Dr. med. Göran Alund
Grundsätzlich immer dann, wenn keine ausreichende Erektion zustande kommt. Dies kann auch eine Momentaufnahme sein, beispielsweise wenn zu viel Alkohol im Spiel ist. Meistens spricht man von erektiler Dysfunktion, kurz ED, aber nur, wenn das Problem über längere Zeit anhält. Die Häufigkeit von ED nimmt im Alter zu. Studien besagen, dass Erektionsstörungen unter den 50-bis 59-Jährigen bei 18%, unter den 60-bis 69-Jährigen bei 38% und in der Gruppe der 70-bis 79-Jährigen bei 50% vorkommen. In der Schweiz sind schätzungsweise 300 000 Männer von ED betroffen. Damit steht die Erektionsstörung zahlenmässig vor Herzinfarkt und Schlaganfall!
Jacqueline Geser: Wie steht es mit Risikofaktoren?
Dr. med. Göran Alund
Es gibt neben spezifischen Ursachen, wie beispielsweise einem Trauma oder einer Operation im Becken-oder Wirbelsäulenbereich, eine Reihe von Risikofaktoren, die identisch sind mit jenen einer Herzerkrankung.
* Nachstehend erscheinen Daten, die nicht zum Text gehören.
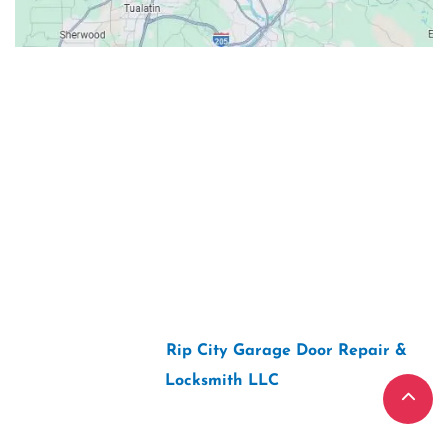
Contacts
Our Location: 707 SW Backcourt Pl,
Beaverton, OR 97003
Email: ripcitygarage@gmail.com
Phone: (503) 781-2393
2026 Copyright “
Rip City Garage Door Repair &
Locksmith LLC
“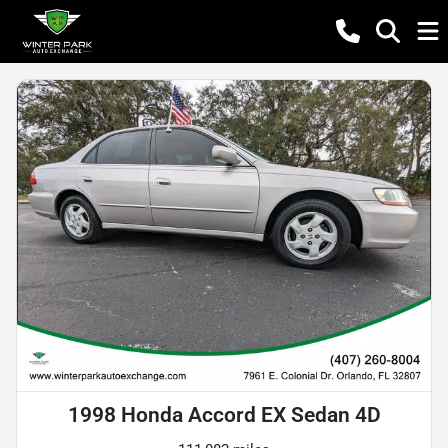
1998 Honda Accord EX Sedan 4D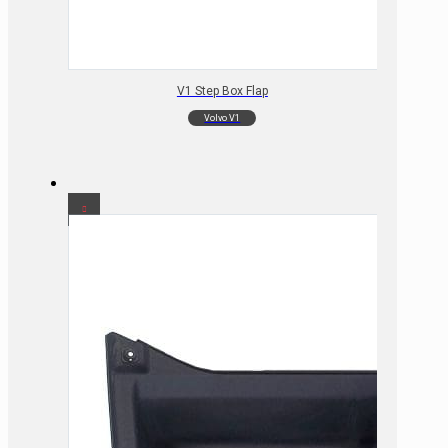
V1 Step Box Flap
Volvo V1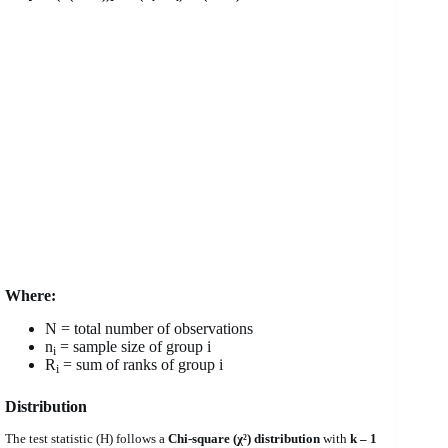
Where:
N = total number of observations
n
= sample size of group i
i
R
= sum of ranks of group i
i
Distribution
The test statistic (H) follows a
Chi-square (χ²) distribution
with
k – 1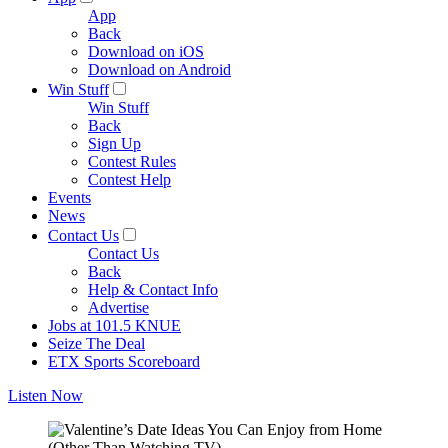
App
Back
Download on iOS
Download on Android
Win Stuff
Win Stuff
Back
Sign Up
Contest Rules
Contest Help
Events
News
Contact Us
Contact Us
Back
Help & Contact Info
Advertise
Jobs at 101.5 KNUE
Seize The Deal
ETX Sports Scoreboard
Listen Now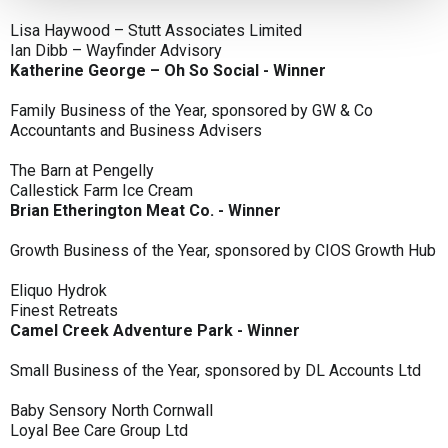
Lisa Haywood – Stutt Associates Limited
Ian Dibb – Wayfinder Advisory
Katherine George – Oh So Social - Winner
Family Business of the Year, sponsored by GW & Co
Accountants and Business Advisers
The Barn at Pengelly
Callestick Farm Ice Cream
Brian Etherington Meat Co. - Winner
Growth Business of the Year, sponsored by CIOS Growth Hub
Eliquo Hydrok
Finest Retreats
Camel Creek Adventure Park - Winner
Small Business of the Year, sponsored by DL Accounts Ltd
Baby Sensory North Cornwall
Loyal Bee Care Group Ltd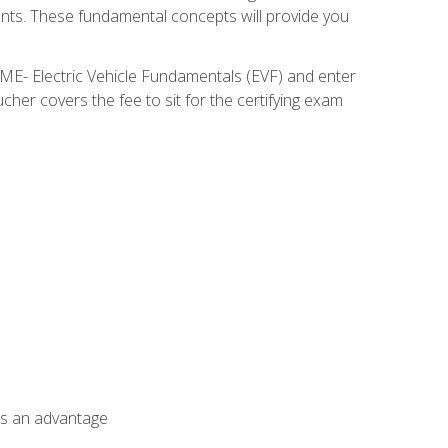
nents. These fundamental concepts will provide you
SME- Electric Vehicle Fundamentals (EVF) and enter
her covers the fee to sit for the certifying exam
als an advantage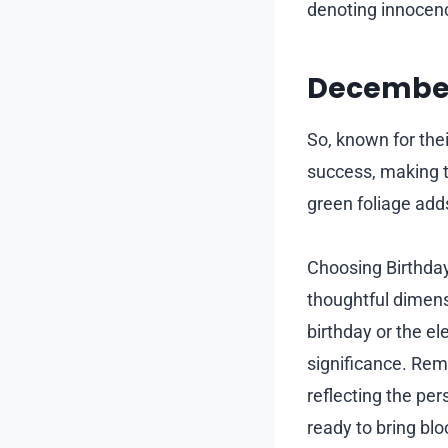
denoting innocen
December
So, known for the
success, making t
green foliage adds
Choosing Birthday
thoughtful dimensi
birthday or the el
significance. Rem
reflecting the per
ready to bring bl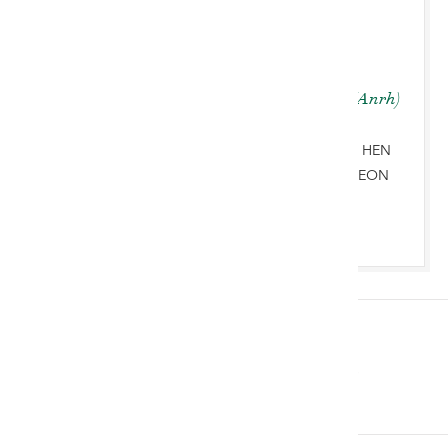
Ben Rogers Jones BA (Anrh)
HYNAFOLION A CHELF
GYMREIG & ARBENIGWR HEN
BETHAU’R BYD CHWARAEON
+447760261023
Imminent Auctions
Hierzu zählen: Bluthochdruck, Diabetes, erhöhtes Cholesterin, Depression, Rauchen, Übergewicht und Bewegungsmangel. So erklärt sich auch die enge Verbindung mit einem möglichen kardiologischen Problem.
Jacqueline Geser: Wann ist es sinnvoll, einen Arzt aufzusuchen?
Dr. med. Göran Alund
Das ist individuell. Es hängt davon ab, wie es der Einzelne empfindet. Ist es schlimm? Stört es die Partnerin? Mit 70 können die Antworten anders ausfallen als mit 60 oder mit 50. Generell kann man aber sagen, dass der Reiz heute stärker ist. Sex ist präsenter im Alltag. Damit ist auch die Offenheit gestiegen, etwas dagegen zu tun. Und im Gegensatz zu früher wird ED nicht mehr als psychologisches Phänomen eingestuft.
Jacqueline Geser: Wie sieht eine Behandlung aus?
Dr. med. Göran Alund
Primäre und hauptsächlich gewünschte Behandlungsmethode sind Medikamente. Wichtig sind aber auch das Gespräch mit dem Patienten sowie eine kardiologische Abklärung. Dabei sollte die Partnerin einbezogen werden, weshalb ich immer frage: «Was meint Ihre Partnerin dazu?» Stellen Sie sich vor: Nach 10 Jahren Funkstille kommt der Mann mit seinen Pillen nach Hause und will plötzlich. Das kann ganz schön ist Auge gehen..
Jacqueline Geser: Vertragen sich Medikamente fürs Herz mit Tabletten gegen ED?
Dr. med. Göran Alund
Das kardiale Risiko, die Wahl der Medikamente und die Krankengeschichte müssen von einem Kardiologen angesehen und bei Bedarf mit dem Urologen abgestimmt werden. Es gibt verschiedene Medikamente für das Herz, ebenso, wie es neben den Potenzpillen auch noch die Möglichkeit von Vakuumpumpen, operativen Therapien oder Schwellkörperinjektionen gibt, auch wenn diese auf der Beliebtheitsskala bei den Betroffenen weit nach den Medikamenten kommen. In der Regel lässt sich dadurch ein Weg für eine erfüllte Sexualität auch im Alter finden.
Zum Interview-Partner
Dr. med. Göran Alund, Facharzt FMH für Urologie, speziell für operative Urologie, ist Belegarzt an der Klinik Im Park, Zürich, und betreibt seine eigene Praxis ebenfalls in Zürich.
Jacqueline Geser ist Redaktorin der Patientenzeitschrift "Mittelpunkt" der Klinik Im Park, Zürich und Kommunikationsberaterin mit eigener Agentur in Zürich.